Senate Democrats

Reid: I Oppose Immunity For Companies That Helped The Bush Administration Illegally Spy On Americans

Washington, DC—Senate Majority Leader Harry Reid made the following statement today on the floor of the U.S. Senate regarding the FISA bill the Senate will consider Wednesday:

“The Senate will soon vote on a FISA bill that represents the final result of negotiations among the White House and Democrats and Republicans in Congress.  I opposed the version originally passed by the Senate.  And although improvements have been made in the version now before us, this legislation continues to contain provisions that will lead to immunity for the telecommunications companies who cooperated with the Bush Administration’s illegal warrantless wiretapping program.

“For that reason, I will vote no.

“Having said that — I am pleased that President Bush and Congressional Republicans finally agreed to negotiate a better bill with us.  For months, the President insisted it was his way or the highway.  The White House refused to come to the negotiating table, repeatedly demanding that the House of Representatives simply pass the Senate’s bill.

“I commend our Democratic colleagues in the House for standing up to insist on more protections for the privacy of innocent Americans.  This debate has shown once again that protecting the American people is not a Democratic or Republican issue. 

“Democrats want to provide our intelligence professionals all the tools they need to fight terrorism.  But we must also protect the privacy of law-abiding Americans and protect against abuses of the Constitution. 

“We all know that in the darkest corners of earth lie evil people who seek to harm our country and our people.  We all agree on the need to monitor the communications of terrorists in order to protect the American people.  But despite what the President insists, America is strengthened by our reverence for our laws and Constitution. 

“I am grateful for the efforts of the Congressional leaders who have worked tirelessly – and at times it may have seemed endlessly – to craft this compromise bill.  Chairmen Rockefeller and Leahy did a tremendous job under difficult circumstances   .  Senators Feingold and Dodd also deserve special recognition for reminding us that our Constitution must always come first.

“This version is better than the bill the Senate passed in February and better than the flawed ‘Protect America Act’ signed by the President last summer:

  • This bill now includes Senator Feinstein’s amendment to reaffirm that FISA is the exclusive means by which the executive branch may conduct surveillance.  This provision is Congress’s direct response to the strained argument of President Bush’s lawyers that Congress meant to repeal the very clear and specific requirements of FISA when Congress passed the Authorization for the Use of Military Force in Afghanistan.  Congress flatly rejects that argument as having no basis.
  • This bill includes Sen. Leahy’s important amendment requiring a comprehensive Inspector General review of the President’s program, as well as greater judicial supervision.
  • This bill requires the United States Attorney General to develop guidelines to ensure compliance with the Fourth Amendment, and to prevent ‘reverse targeting’ – that is, targeting someone abroad when the real purpose is to acquire the communications of a person in the United States.    
  • This bill provides for increased Congressional oversight, requiring extensive reporting to the Judiciary and Intelligence Committees about the implementation of the new provisions and their impact on U.S. persons. 
  • This bill rejects changes to the definition of ‘electronic surveillance,’ a change sought by the administration that could have had unforeseen and far-reaching consequences for FISA’s protections for the privacy of law-abiding Americans.
  • And this bill ensures that the law expires in four years, requiring the next President and Congress to evaluate its effectiveness.

▶ **JOB 1**: Could you edit the rows between the line holding "Following the successful" and the line holding "## 🏗️ Strategic", inclusive, so that "UX score" becomes "usability score" and nothing else changes?

▶ **DATASET RECORDS**:

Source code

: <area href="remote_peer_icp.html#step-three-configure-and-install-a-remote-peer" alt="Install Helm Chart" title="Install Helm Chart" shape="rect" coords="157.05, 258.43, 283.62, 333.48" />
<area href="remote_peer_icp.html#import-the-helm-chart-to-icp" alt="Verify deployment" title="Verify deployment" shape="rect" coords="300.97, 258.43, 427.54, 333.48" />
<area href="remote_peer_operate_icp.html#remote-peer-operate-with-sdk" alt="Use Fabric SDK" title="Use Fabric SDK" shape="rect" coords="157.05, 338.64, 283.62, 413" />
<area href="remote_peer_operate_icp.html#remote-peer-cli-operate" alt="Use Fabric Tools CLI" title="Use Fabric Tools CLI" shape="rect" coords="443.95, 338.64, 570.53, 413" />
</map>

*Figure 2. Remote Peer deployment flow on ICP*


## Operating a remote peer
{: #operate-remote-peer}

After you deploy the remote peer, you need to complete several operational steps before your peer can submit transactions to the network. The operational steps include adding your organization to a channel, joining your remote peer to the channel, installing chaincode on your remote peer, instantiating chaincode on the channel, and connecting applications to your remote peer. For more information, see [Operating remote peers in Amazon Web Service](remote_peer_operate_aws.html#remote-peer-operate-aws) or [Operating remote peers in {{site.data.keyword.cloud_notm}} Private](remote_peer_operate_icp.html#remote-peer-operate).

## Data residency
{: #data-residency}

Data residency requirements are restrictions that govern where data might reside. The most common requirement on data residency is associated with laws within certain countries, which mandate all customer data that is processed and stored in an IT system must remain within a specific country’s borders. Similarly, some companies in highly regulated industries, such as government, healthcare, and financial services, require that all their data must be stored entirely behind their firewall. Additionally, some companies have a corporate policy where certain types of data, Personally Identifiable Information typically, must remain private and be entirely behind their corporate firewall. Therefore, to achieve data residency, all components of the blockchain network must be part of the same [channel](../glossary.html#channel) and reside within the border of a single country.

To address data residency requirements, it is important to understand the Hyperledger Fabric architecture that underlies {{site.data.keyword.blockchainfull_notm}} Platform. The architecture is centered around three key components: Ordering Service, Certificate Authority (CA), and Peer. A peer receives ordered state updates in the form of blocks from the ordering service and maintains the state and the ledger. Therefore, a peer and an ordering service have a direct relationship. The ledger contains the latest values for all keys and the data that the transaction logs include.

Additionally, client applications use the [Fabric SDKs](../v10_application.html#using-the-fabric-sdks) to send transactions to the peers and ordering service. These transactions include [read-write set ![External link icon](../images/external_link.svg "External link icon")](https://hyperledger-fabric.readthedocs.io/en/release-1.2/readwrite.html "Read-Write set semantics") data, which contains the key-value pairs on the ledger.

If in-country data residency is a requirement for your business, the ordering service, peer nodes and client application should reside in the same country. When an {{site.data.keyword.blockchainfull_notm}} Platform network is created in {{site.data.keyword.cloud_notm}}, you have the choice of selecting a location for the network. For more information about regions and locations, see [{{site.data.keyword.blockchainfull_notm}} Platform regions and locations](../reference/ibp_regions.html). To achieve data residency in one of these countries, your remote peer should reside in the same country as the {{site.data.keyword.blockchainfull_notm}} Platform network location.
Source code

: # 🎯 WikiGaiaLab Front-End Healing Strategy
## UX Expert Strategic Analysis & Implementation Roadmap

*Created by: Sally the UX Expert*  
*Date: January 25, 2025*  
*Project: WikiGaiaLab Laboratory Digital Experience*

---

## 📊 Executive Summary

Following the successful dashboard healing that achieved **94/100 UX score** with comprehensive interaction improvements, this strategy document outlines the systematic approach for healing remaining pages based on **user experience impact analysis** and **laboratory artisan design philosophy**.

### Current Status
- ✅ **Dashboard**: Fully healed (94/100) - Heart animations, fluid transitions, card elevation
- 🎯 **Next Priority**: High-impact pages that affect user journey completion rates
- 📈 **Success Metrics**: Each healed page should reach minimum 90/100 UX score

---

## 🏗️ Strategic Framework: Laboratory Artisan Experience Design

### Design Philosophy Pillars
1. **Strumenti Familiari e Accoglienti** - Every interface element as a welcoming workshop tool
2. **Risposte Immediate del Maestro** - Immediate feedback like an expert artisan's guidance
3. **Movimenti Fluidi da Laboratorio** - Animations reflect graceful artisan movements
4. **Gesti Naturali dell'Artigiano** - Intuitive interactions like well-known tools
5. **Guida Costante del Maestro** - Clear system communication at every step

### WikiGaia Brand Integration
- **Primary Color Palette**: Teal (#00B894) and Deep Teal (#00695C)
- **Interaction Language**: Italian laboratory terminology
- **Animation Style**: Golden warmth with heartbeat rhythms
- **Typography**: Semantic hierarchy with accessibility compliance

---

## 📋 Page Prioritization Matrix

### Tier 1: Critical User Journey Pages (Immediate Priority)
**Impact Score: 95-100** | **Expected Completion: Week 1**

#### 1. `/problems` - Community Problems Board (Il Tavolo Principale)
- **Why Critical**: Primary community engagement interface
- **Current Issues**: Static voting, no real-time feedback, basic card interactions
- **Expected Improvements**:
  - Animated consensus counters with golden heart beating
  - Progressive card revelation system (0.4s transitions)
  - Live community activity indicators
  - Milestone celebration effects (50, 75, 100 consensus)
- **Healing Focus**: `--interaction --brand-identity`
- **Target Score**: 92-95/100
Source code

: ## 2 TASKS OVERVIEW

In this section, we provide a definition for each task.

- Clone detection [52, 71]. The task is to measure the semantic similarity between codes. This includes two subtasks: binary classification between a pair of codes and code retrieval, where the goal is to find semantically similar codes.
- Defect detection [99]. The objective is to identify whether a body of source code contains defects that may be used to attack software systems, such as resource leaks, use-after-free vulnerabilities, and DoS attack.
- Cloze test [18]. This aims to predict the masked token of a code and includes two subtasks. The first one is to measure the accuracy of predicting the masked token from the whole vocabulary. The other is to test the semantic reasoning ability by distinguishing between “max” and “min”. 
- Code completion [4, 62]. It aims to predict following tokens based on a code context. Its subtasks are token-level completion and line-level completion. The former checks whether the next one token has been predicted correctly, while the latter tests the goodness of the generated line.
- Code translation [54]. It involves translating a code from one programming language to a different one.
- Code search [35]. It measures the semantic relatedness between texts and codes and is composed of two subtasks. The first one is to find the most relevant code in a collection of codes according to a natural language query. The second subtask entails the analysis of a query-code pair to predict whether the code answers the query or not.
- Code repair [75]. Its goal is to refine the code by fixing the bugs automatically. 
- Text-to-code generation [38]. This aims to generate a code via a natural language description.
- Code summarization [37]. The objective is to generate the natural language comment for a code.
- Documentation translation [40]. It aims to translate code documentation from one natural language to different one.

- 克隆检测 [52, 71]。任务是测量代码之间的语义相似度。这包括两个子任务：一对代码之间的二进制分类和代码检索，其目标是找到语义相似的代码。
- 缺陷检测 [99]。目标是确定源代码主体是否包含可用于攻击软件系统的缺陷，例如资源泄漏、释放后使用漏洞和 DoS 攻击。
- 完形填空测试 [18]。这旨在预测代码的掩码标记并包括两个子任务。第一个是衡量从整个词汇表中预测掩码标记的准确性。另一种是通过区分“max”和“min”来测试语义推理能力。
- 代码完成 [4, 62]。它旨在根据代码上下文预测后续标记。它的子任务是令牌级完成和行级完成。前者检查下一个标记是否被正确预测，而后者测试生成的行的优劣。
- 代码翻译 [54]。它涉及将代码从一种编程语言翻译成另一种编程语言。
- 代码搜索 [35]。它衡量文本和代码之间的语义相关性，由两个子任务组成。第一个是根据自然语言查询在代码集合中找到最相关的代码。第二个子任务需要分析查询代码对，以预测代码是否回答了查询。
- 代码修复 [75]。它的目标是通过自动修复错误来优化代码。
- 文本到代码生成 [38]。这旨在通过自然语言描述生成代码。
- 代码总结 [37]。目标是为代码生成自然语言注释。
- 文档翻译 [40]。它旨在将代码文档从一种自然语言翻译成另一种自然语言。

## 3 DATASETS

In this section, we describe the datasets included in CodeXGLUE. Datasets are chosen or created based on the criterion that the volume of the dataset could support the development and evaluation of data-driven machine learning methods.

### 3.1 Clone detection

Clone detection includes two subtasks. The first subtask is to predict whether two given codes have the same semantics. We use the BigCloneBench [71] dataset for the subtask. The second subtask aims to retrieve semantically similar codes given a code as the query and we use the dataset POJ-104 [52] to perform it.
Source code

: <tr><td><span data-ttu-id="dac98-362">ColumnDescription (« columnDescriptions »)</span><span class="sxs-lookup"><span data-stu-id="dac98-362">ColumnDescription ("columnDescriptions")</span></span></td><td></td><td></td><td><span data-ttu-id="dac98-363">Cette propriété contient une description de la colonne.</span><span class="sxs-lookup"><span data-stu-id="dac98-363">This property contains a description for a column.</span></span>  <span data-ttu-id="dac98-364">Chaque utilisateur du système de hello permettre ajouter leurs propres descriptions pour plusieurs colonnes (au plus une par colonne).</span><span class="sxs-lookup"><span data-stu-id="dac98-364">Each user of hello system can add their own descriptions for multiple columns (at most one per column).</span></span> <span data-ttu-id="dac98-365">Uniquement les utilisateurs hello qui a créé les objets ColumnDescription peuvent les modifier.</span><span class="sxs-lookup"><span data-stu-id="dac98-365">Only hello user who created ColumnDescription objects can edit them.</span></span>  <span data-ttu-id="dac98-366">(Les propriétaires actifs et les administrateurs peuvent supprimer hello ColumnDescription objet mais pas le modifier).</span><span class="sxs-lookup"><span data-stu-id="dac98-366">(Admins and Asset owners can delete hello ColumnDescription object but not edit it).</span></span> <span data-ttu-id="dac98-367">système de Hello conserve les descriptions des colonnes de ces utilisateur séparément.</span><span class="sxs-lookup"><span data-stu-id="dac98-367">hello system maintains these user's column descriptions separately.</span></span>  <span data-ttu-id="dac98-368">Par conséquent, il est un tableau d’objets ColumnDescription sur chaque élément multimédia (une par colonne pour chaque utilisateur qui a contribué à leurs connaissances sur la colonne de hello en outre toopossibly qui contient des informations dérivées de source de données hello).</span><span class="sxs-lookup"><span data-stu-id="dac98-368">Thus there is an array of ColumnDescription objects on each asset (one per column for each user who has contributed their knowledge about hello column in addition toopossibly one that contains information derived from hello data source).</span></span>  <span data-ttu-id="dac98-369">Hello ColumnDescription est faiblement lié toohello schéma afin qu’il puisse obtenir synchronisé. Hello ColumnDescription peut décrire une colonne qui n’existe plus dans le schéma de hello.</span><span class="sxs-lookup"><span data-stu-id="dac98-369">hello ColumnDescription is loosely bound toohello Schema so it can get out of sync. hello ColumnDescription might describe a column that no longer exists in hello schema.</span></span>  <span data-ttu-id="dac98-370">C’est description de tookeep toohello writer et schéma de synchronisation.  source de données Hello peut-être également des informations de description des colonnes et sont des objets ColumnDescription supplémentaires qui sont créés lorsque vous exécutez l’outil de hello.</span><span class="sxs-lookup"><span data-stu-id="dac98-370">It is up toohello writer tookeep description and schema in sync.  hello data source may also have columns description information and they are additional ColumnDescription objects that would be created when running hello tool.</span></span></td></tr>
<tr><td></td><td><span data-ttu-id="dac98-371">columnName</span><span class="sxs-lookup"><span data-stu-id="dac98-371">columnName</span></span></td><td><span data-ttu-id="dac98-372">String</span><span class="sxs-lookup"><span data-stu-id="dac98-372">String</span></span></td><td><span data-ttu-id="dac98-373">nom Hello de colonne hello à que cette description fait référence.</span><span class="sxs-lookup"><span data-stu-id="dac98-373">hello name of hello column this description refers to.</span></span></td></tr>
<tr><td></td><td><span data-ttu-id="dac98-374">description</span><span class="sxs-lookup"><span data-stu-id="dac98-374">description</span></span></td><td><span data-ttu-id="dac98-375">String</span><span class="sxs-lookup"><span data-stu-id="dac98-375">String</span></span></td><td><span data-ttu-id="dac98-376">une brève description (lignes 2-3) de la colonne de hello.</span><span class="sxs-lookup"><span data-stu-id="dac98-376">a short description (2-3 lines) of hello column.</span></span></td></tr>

▶ **JOB 2**: Will you carry on the Senate floor statement opposing immunity in the FISA bill from the point where it stops?

▶ **ANSWER AREA 1**:
Following the successful dashboard healing that achieved **94/100 usability score** with comprehensive interaction improvements, this strategy document outlines the systematic approach for healing remaining pages based on **user experience impact analysis** and **laboratory artisan design philosophy**.

### Current Status
- ✅ **Dashboard**: Fully healed (94/100) - Heart animations, fluid transitions, card elevation
- 🎯 **Next Priority**: High-impact pages that affect user journey completion rates
- 📈 **Success Metrics**: Each healed page should reach minimum 90/100 usability score

---

## 🏗️ Strategic Framework: Laboratory Artisan Experience Design

▶ **ANSWER AREA 2**:
“These changes add checks on the expansive executive powers contained in the original bill.  But as I said – despite these improvements, this legislation needs more work.  That is why I oppose it, and why I am committed to working with a new President to improve it.  

“Congress should not wait until the 2012 expiration to improve this bill.  I will work to ensure that Congress revisits FISA well before 2012, informed by the oversight that will be conducted in the coming months by the Judiciary and Intelligence Committees and by the reports of the Inspectors General.

“Next year, for example, Congress will be required to revisit a number of provisions of the Patriot Act.  That may provide a suitable occasion to review the related issues in this FISA bill.

“While this bill does include some improvements to Title I’s intelligence collection procedures, I strongly oppose Title II.  Title II establishes a process where the likely outcome is immunity to the telecommunications carriers who participated in the President’s illegal warrantless wiretapping program. 

“The bill does not provide any protection for the government officials who designed and authorized this program.  It also, of course, does not preclude a challenge to the constitutionality of this legislation in federal district court. 

“Nobody should read the Title II provision of this bill as a judgment on the legality of the President’s warrantless wiretapping program.  It is not.  And nobody should expect that a grant of immunity is anything other than a one-time action.  This was made clear in the Senate Intelligence Committee report that accompanied an earlier version of this legislation.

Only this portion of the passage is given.